Most people reading this column — whether early in their careers or well into retirement — have had their entire financial lives shaped by the events between 1975 and 2025. And yet almost none of us were taught to study that period carefully. Instead, we’ve been conditioned by markets, media and our own wiring to obsess over what’s happening today and what might come next.

Such a short-term obsession is the enemy of good investor behavior.

If investors had a longer memory, they would worry less, trade less and likely do far better. So before looking ahead, it’s worth reflecting on the events of the last five decades and why humility, not prediction, remains the right posture for whatever comes next.

Let’s go way back to 1975. The Vietnam War ended in chaos. Inflation was high. Trust in institutions was low. The S&P 500 finished the year below 100. Roughly half the world’s population lived in extreme poverty. Confidence in the future was scarce.

Provided data:
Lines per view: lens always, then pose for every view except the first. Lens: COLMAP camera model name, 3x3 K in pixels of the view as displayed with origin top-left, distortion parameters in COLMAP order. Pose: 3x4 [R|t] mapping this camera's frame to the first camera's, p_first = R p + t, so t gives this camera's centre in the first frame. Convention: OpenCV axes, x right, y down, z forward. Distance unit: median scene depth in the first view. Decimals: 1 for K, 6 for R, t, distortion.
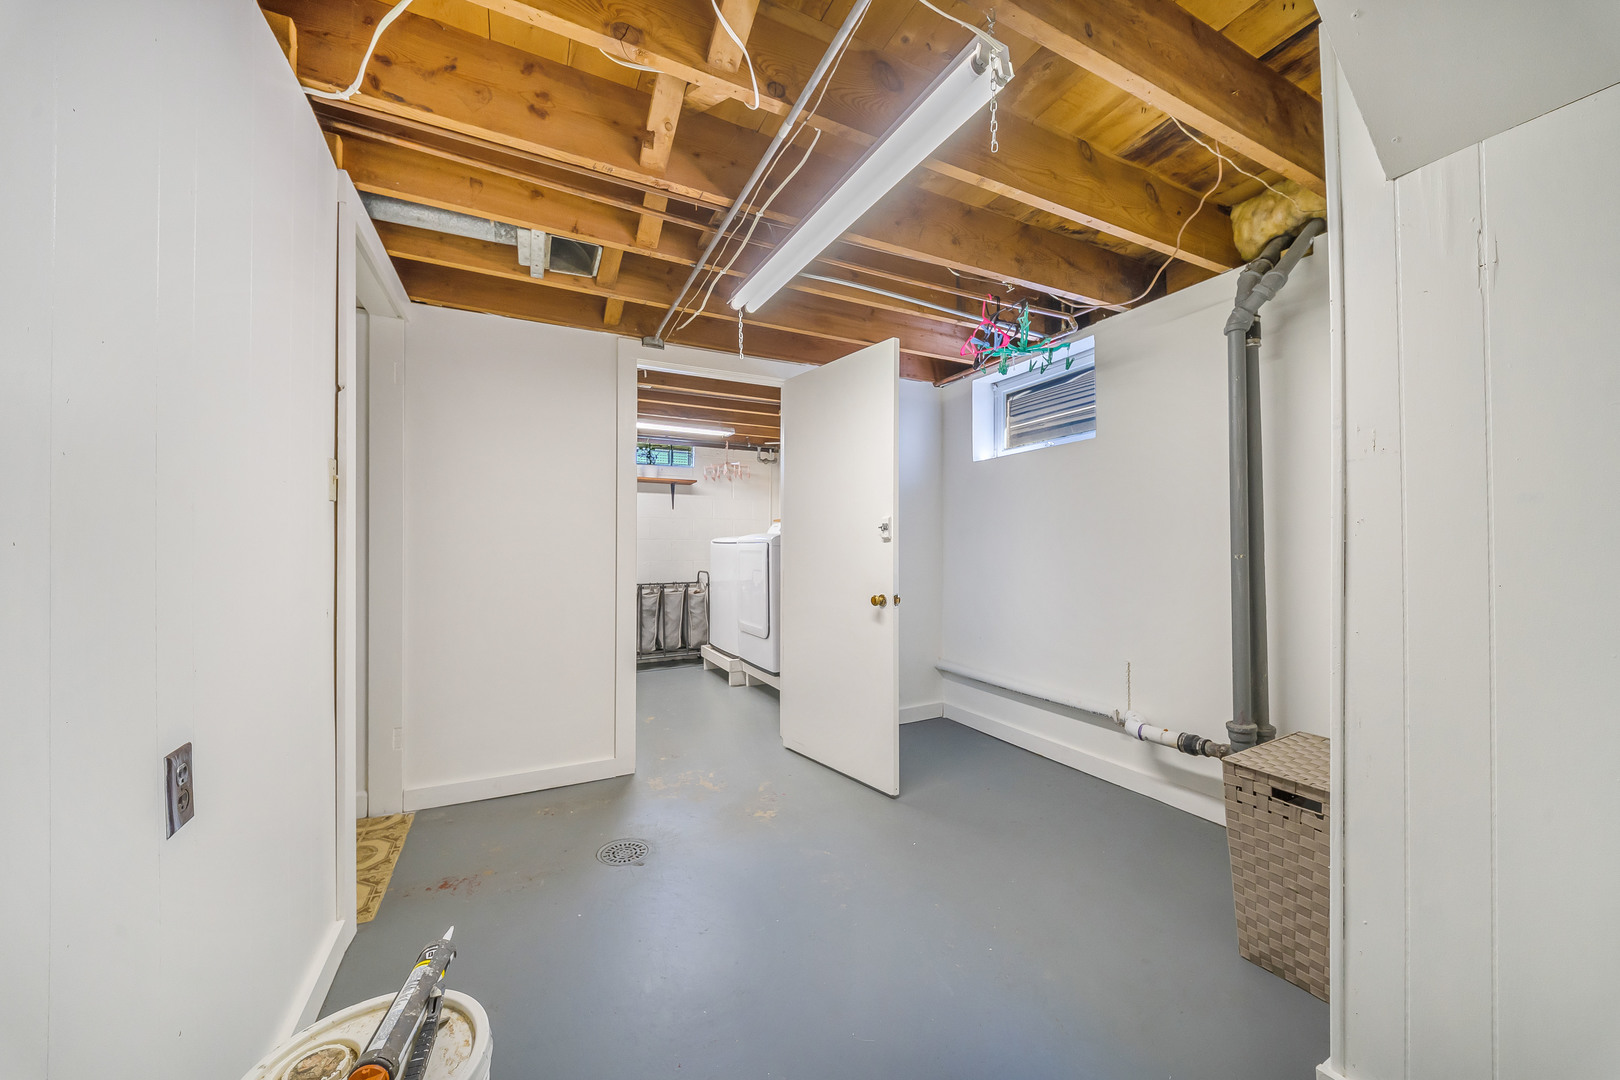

To do: Extend the column on investor memory and the five decades since 1975, starting right after its last sentence.

Response for this exercise:
Fast-forward 50 years.

By 2025, the global population had roughly doubled, yet extreme poverty collapsed from nearly one person in two to about one in ten (according to date from the UN). The U.S. population grew by roughly 60% while real GDP more than quadrupled. Real GDP per capita climbed from around $28,000 to nearly $70,000 according the BEA.

Meanwhile, corporate America compounded quietly in the background. Earnings grew more than 35-fold. Dividends grew more than 20-fold. Even after accounting for a sixfold rise in consumer prices, the S&P 500 increased nearly 75 times from its 1970s trough according to data from NYU.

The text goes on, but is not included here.